Entropy (S) is a thermodynamic parameter which measures the randomness or the disorder in a system. Greater the disorder more positive will be the value of entropy.

The extent of disorder increases as substances transition from the solid to the gaseous state. i.e.

S(solid) < S(liquid) < S(gas)

The entropy change for a given reaction is:

$\Delta S = S(products)-S(reactants)----(1)$

a) $PCl3(l) + Cl2(g) \rightarrow PCl5(s)$

Here  the reactants are in the liquid and gas phase which have higher entropy than the product which is in the solid phase i.e. lower entropy.
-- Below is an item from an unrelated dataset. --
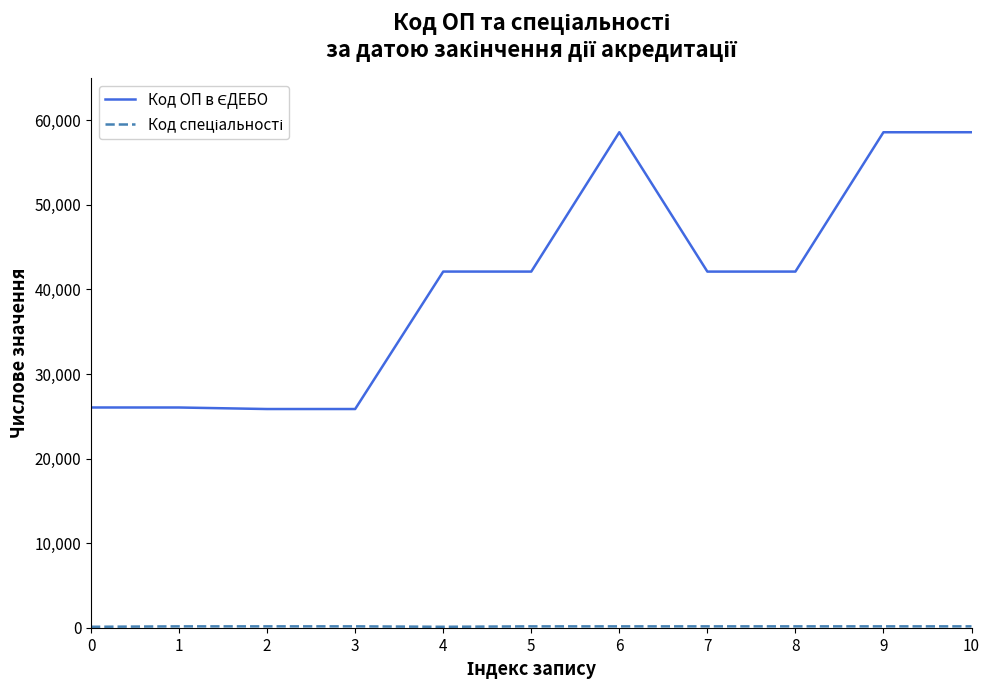

Is it true that Код ОП в ЄДЕБО equals 6364 at 3?

False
Since S(product) < S(reactant), based on equation 1, ΔS will be negative.

b) $2HgO(s) \rightarrow 2Hg(l) + O2(g)$

Here the products are in the liquid and gas phase which have higher entropy than the reactant which is in the solid phase i.e. lower entropy.

Since S(product) > S(reactant), based on equation 1, ΔS will be positive.

c) $H2(g) \rightarrow 2H(g)$

Here the products and reactants are in the gas phase. However the number of moles of products is greater than the reactants

Since S(product) > S(reactant), based on equation 1, ΔS will be positive.

d) $U(s) + 3F2(g) \rightarrow UF6(s)$

Here  one of the reactants is in the gas phase which corresponds to a more positive entropy compared to the  product which is in the solid phase i.e. lower entropy.

Since S(product) < S(reactant), based on equation 1, ΔS will be negative.